Tin Cup Chalice would eventually make his home base at Finger Lakes race track.

==Racing accomplishments==
Tin Cup Chalice began his career at Finger Lakes where he won his first four starts, including the Finger Lakes Juvenile Stakes as a two-year-old. He made his first start away from his home track in the Mike Lee Stakes at Belmont Park, capturing the first leg of the Big Apple Triple. Following that victory, he returned to Finger Lakes for the New York Derby, remaining undefeated in winning the second leg of the series. He would next travel to famed Saratoga Race Course and compete in the toughest race of his career in an attempt to complete the series. His co-owner, breeder and trainer, Lecesse of Farmington, New York, said, "I know one thing. I wouldn't bet against a horse that's undefeated." In the Albany Stakes, ridden by regular jockey Pedro Rodriguez, he defeated Icabad Crane and Big Truck, both recently off the United States Triple Crown of Thoroughbred Racing trail, becoming the first (and only) winner of the Big Apple Triple.
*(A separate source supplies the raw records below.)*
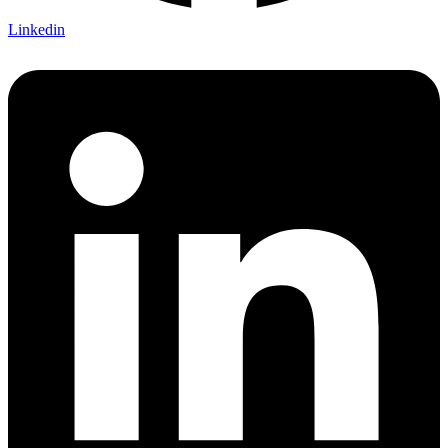
Linkedin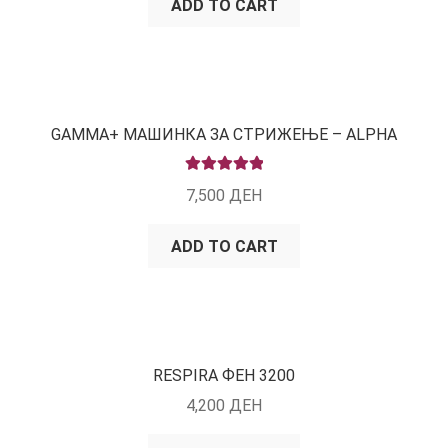
ADD TO CART
GAMMA+ МАШИНКА ЗА СТРИЖЕЊЕ – ALPHA
RATED
5.00
7,500
ДЕН
OUT OF 5
ADD TO CART
RESPIRA ФЕН 3200
4,200
ДЕН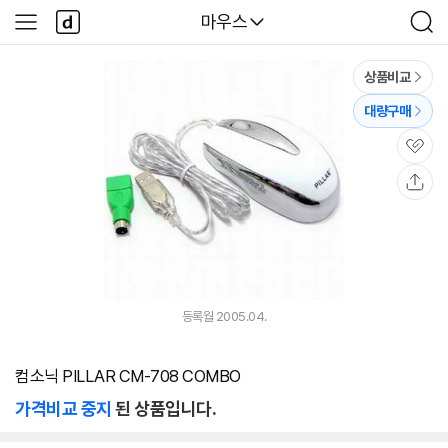
본문 바로가기
다
다나와
마우스
사
검
나
이
색
와
드
메
메
상품비교
인
뉴
대량구매
관
심
공
유
등록월 2005.04.
컴소닉 PILLAR CM-708 COMBO
가격비교 중지
된 상품입니다.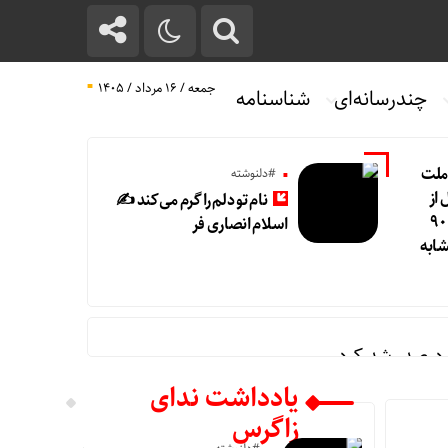
جمعه / ۱۶ مرداد / ۱۴۰۵
چندرسانه‌ای
شناسنامه
 ملت
#دلنوشته
از
نام تو دلم را گرم می‌کند ✍️
۱۴.۵ همت گذشت/ رشد ۹۰
اسلام انصاری فر
ابه
یادداشت ندای
زاگرس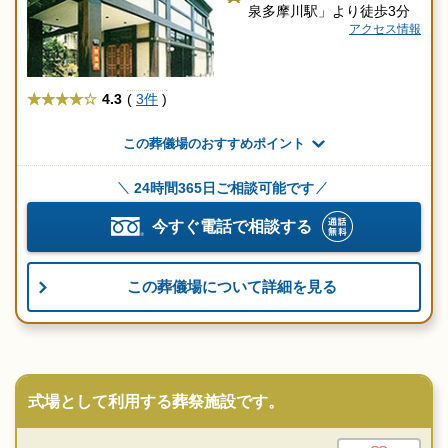
泉多摩川駅」より徒歩3分
アクセス情報
★★★★
4.3
(
3件
)
この葬儀場のおすすめポイント
24時間365日ご相談可能です
今すぐ電話で相談する
この葬儀場について詳細を見る
式場として利用する葬祭施設です。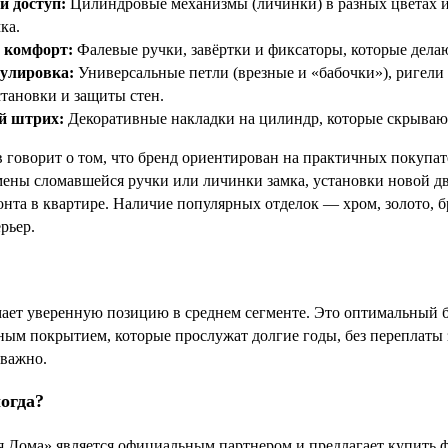
и доступ:
Цилиндровые механизмы (личинки) в разных цветах и
ка.
 комфорт:
Фалевые ручки, завёртки и фиксаторы, которые дела
улировка:
Универсальные петли (врезные и «бабочки»), ригели
тановки и защиты стен.
й штрих:
Декоративные накладки на цилиндр, которые скрываю
в говорит о том, что бренд ориентирован на практичных покупат
мены сломавшейся ручки или личинки замка, установки новой д
онта в квартире. Наличие популярных отделок — хром, золото, б
рьер.
 уверенную позицию в среднем сегменте. Это оптимальный ба
нным покрытием, которые прослужат долгие годы, без переплаты 
 важно.
логда?
я Дома» является официальным партнером и предлагает купить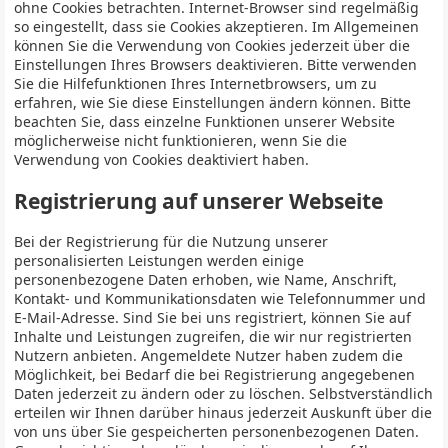
ohne Cookies betrachten. Internet-Browser sind regelmäßig
so eingestellt, dass sie Cookies akzeptieren. Im Allgemeinen
können Sie die Verwendung von Cookies jederzeit über die
Einstellungen Ihres Browsers deaktivieren. Bitte verwenden
Sie die Hilfefunktionen Ihres Internetbrowsers, um zu
erfahren, wie Sie diese Einstellungen ändern können. Bitte
beachten Sie, dass einzelne Funktionen unserer Website
möglicherweise nicht funktionieren, wenn Sie die
Verwendung von Cookies deaktiviert haben.
Registrierung auf unserer Webseite
Bei der Registrierung für die Nutzung unserer
personalisierten Leistungen werden einige
personenbezogene Daten erhoben, wie Name, Anschrift,
Kontakt- und Kommunikationsdaten wie Telefonnummer und
E-Mail-Adresse. Sind Sie bei uns registriert, können Sie auf
Inhalte und Leistungen zugreifen, die wir nur registrierten
Nutzern anbieten. Angemeldete Nutzer haben zudem die
Möglichkeit, bei Bedarf die bei Registrierung angegebenen
Daten jederzeit zu ändern oder zu löschen. Selbstverständlich
erteilen wir Ihnen darüber hinaus jederzeit Auskunft über die
von uns über Sie gespeicherten personenbezogenen Daten.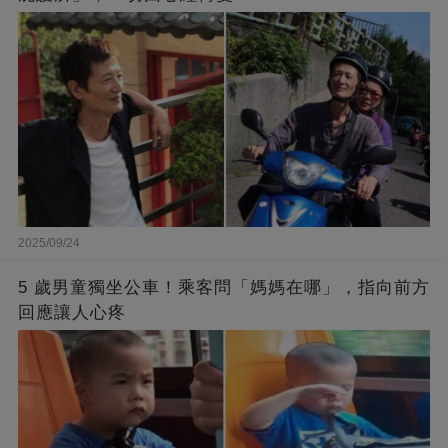
2025/09/24
5 歲男童獨坐公車！乘客問「媽媽在哪」，指向前方
回應讓人心疼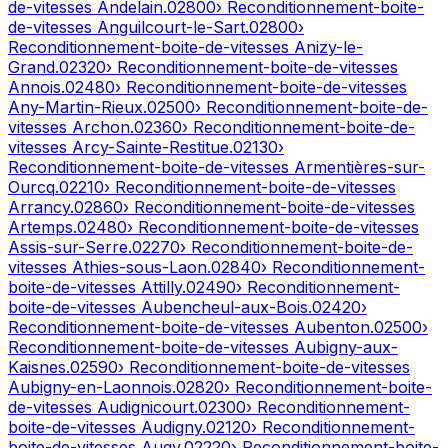
de-vitesses
Andelain
.
02800
› Reconditionnement-boite-
de-vitesses
Anguilcourt-le-Sart
.
02800
›
Reconditionnement-boite-de-vitesses
Anizy-le-
Grand
.
02320
› Reconditionnement-boite-de-vitesses
Annois
.
02480
› Reconditionnement-boite-de-vitesses
Any-Martin-Rieux
.
02500
› Reconditionnement-boite-de-
vitesses
Archon
.
02360
› Reconditionnement-boite-de-
vitesses
Arcy-Sainte-Restitue
.
02130
›
Reconditionnement-boite-de-vitesses
Armentières-sur-
Ourcq
.
02210
› Reconditionnement-boite-de-vitesses
Arrancy
.
02860
› Reconditionnement-boite-de-vitesses
Artemps
.
02480
› Reconditionnement-boite-de-vitesses
Assis-sur-Serre
.
02270
› Reconditionnement-boite-de-
vitesses
Athies-sous-Laon
.
02840
› Reconditionnement-
boite-de-vitesses
Attilly
.
02490
› Reconditionnement-
boite-de-vitesses
Aubencheul-aux-Bois
.
02420
›
Reconditionnement-boite-de-vitesses
Aubenton
.
02500
›
Reconditionnement-boite-de-vitesses
Aubigny-aux-
Kaisnes
.
02590
› Reconditionnement-boite-de-vitesses
Aubigny-en-Laonnois
.
02820
› Reconditionnement-boite-
de-vitesses
Audignicourt
.
02300
› Reconditionnement-
boite-de-vitesses
Audigny
.
02120
› Reconditionnement-
boite-de-vitesses
Augy
.
02220
› Reconditionnement-boite-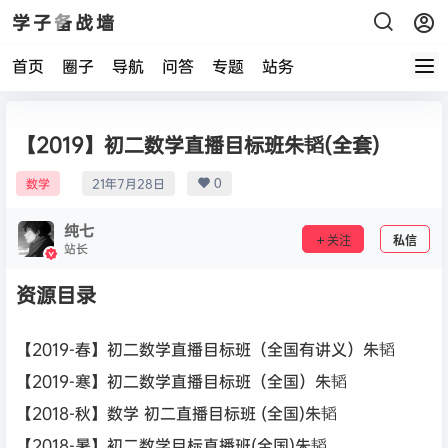
学子备战墙
首页
圈子
导航
问答
专题
站务
【2019】初二数学直播目标班朱韬(全套)
0
数学
21年7月28日
纯七
关注
私信
站长
资源目录
【2019-春】初二数学直播目标班（全国有讲义）朱韬
【2019-寒】初二数学直播目标班（全国）朱韬
【2018-秋】数学 初二直播目标班 (全国)朱韬
【2018-暑】初二数学目标直播班(全国)朱韬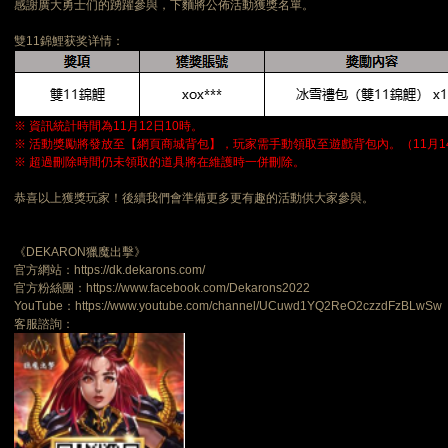
感謝廣大勇士们的踴躍參與，下麵將公佈活動獲獎名單。
雙11錦鯉获奖详情：
※ 資訊統計時間為11月12日10時。
※ 活動獎勵將發放至【網頁商城背包】，玩家需手動領取至遊戲背包內。（11月1
※ 超過刪除時間仍未領取的道具將在維護時一併刪除。
恭喜以上獲獎玩家！後續我們會準備更多更有趣的活動供大家參與。
《DEKARON獵魔出擊》
官方網站：https://dk.dekarons.com/
官方粉絲團：https://www.facebook.com/Dekarons2022
YouTube：https://www.youtube.com/channel/UCuwd1YQ2ReO2czzdFzBLwSw
客服諮詢：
Following his sweep of the Big Apple Triple, his undefeated streak was ended with a defeat in the Step Nicely Stakes at Belmont Park. Undeterred by defeat, he made his next start his first outside of New York and in graded stakes company, winning the Indiana Derby against the likes of the deep closer Pyro (who came up fast to place), clicking off splits of :23.20, :48.20 and 1:13.40.

==Japan Cup Dirt==
In October 2008, the trainer and co-owner Mike LeCesse was contacted by Japanese racing officials about an all expenses paid trip for Tin Cup Chalice to compete in the Japan Cup Dirt (JPN-G1). The race, worth US$2.4 million, was scheduled for December 7 at Hanshin Racecourse. The Japan Cup Dirt is run clockwise around the oval (as many English races are run, and as American races once were run before the American Revolutionary War) so Tin Cup Chalice was tested, as required by the Japan Racing Club, to determine his ability to adapt to running in the opposite direction. That workout, held November 5, was successful and he was shipped to Japan, arriving after a 24-hour flight from Rochester, New York on November 20, 2008.

At the Hanshin Racecourse on December 1, 2008, Tin Cup Chalice worked 5 furlongs in 59.10 seconds. While Pedro Rodriguez has been the regular rider for Tin Cup Chalice and was to travel to Japan, he encountered Visa/Passport issues and was not successful in obtaining a permit. Accordingly Edgar Prado, already in Japan for the World Super Jockey Series, picked up the mount and worked with the New York-bred in the days prior to the Japan Cup Dirt. Tin Cup Chalice took the lead for the first half of the Japan Cup Dirt, but gave way shortly after that. He came in 13th out of 16 horses in the Japan Cup Dirt race. He went off at odds of 9-to-1 making him the fourth-favored of the 16 entrants.

==Death==
On April 17, 2009, while in training at Finger Lakes Gaming and Race Track, Tin Cup Chalice suffered a spinal injury in a head-on collision with a runaway colt named Zany, a 4-year-old son of War Chant at about 6:20 am EST. Despite more than 90 minutes of care and treatment on the track, the decision was made to euthanize Tin Cup Chalice when it became apparent to veterinarian Brendan Warrell that the injuries were catastrophic. Zany suffered crippling injuries and was euthanized not long after Warrell arrived at the scene.

Tin Cup Chalice's jockey, Pedro Rodriguez was treated and released from the hospital. Zany's exercise rider, Jeannie Cook, was not injured.

Tin Cup Chalice had been entered to race that opening day for Finger Lakes but because of the small field—just five—it did not fill and the race did not go off. The plan then was to run him in a stakes race at Mountaineer Park May 10. Co-owner Mike Lecesse was quoted as saying: "If he would have been in [the race] today, he wouldn't have been on the track this morning. It's nobody's fault."

Tin Cup Chalice was transported to Cornell University's equine hospital for a necropsy, part of insurance requirements. His ashes will be buried in the track's infield, not far from the finish line near the grave of the track's first big star, Fio Rito. Fio Rito was owned by LeCesse's father, Raymond.